En su plasticidad, capaz de combinar todo y, sobre todo, lo contrario de todo, el movimiento de los “chalecos amarillos” ha demostrado por enésima vez que la rabia contemporánea no nace solo de causas objetivas, ya sean de naturaleza económica o social. Esta rabia también nace del reencuentro entre dos grandes tendencias ya mencionadas. En materia de oferta política, el debilitamiento de las organizaciones que canalizan tradicionalmente la rabia popular, los “bancos de la ira” de Sloterdijk: la Iglesia y los partidos de masas. Y, en términos de demanda, la irrupción de nuevos medios que parecen creados a medida —en realidad, lo son— para exacerbar las pasiones más extremas, los “fight clubs de los cobardes” [5], tal y como los define Marylin Maeso [6]. El auténtico talento de los ingenieros del caos reside en su capacidad de posicionarse en el vértice de esta intersección. Uno de ellos, el gran asesor de Viktor Orbán, Arthur Finkelstein, describía la situación en los siguientes términos ya en la primavera de 2011:

"Viajo mucho por todo el mundo y observo una gran cantidad de rabia por todas partes. En Hungría, Jobbik [Movimiento por una Hungría Mejor] ganó 17% de los votos con el mensaje 'es culpa de los romaníes'. Lo mismo está ocurriendo en Francia, Suecia, Finlandia. En Estados Unidos, la rabia se centra en los mexicanos, en los musulmanes. Hay un grito al unísono: nos quitan nuestro trabajo, cambian nuestra forma de vida. Todo esto producirá una demanda de gobiernos más firmes y hombres más fuertes, que 'detengan a esa gente', sea cual sea 'esa gente'. Hablarán de la economía, pero el corazón de su asunto es muy distinto: es la rabia.
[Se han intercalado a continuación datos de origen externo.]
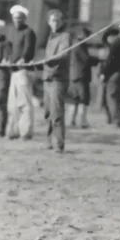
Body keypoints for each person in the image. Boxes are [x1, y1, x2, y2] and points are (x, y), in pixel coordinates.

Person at [42, 10, 72, 153]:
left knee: (57, 113)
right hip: (47, 78)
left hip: (58, 79)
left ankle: (58, 144)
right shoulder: (50, 37)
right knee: (48, 112)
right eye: (53, 20)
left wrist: (48, 60)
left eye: (58, 20)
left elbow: (64, 54)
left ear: (62, 22)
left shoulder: (65, 36)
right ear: (48, 22)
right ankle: (49, 141)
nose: (55, 23)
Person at [6, 5, 37, 140]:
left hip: (24, 71)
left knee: (24, 104)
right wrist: (7, 60)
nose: (17, 20)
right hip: (14, 72)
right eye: (15, 18)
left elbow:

Es una gran fuente de energía que se está acumulando por todas partes" [7].

 

 

[1] S. Lenzi: In esilio, Rizzoli, Milán, 2018.
[2] J. Lanier: Dawn of the New Everything: Encounters with Reality and Virtual Reality, Henry Holt and Co., Nueva York, 2017.
[3] Bloguero y comentarista político con gran difusión en el mundo germanoparlante.
[4] La conferencia intergubernamental para adoptar el Pacto Mundial para una Migración Segura, Ordenada y Regular se llevó a cabo —a petición de la Asamblea General de la ONU— en Marrakech, Marruecos, el 10 y 11 de diciembre de 2018. Se trata del inicio de las negociaciones formales y no de la firma de un pacto vinculante de ningún tipo.
[5] Alusión a Fight Club [El club de la pelea], filme de 1999 dirigido por David Fincher y protagonizado por Brad Pitt, Edward Norton y Helena Bonham Carter, adaptación de la novela homónima de Chuck Palahniuk (1996).
[6] M. Maeso: Les conspirateurs du silence, L’Observatoire, París, 2018.
[7] Conferencia en el Instituto Cevro, Praga, 16/5/2011.

 

*Giuliano da Empoli es un escritor italiano, dirige el think tank Volta. Fue vicealcalde de Cultura de Florencia y asesor político del Primer Ministro italiano Matteo Renzi. Es autor de El mago del Kremlin (Seix Barral, Barcelona, 2023). Reside en París.
**Este artículo es un fragmento del libro Los ingenieros del caos (Oberon, Madrid, 2020).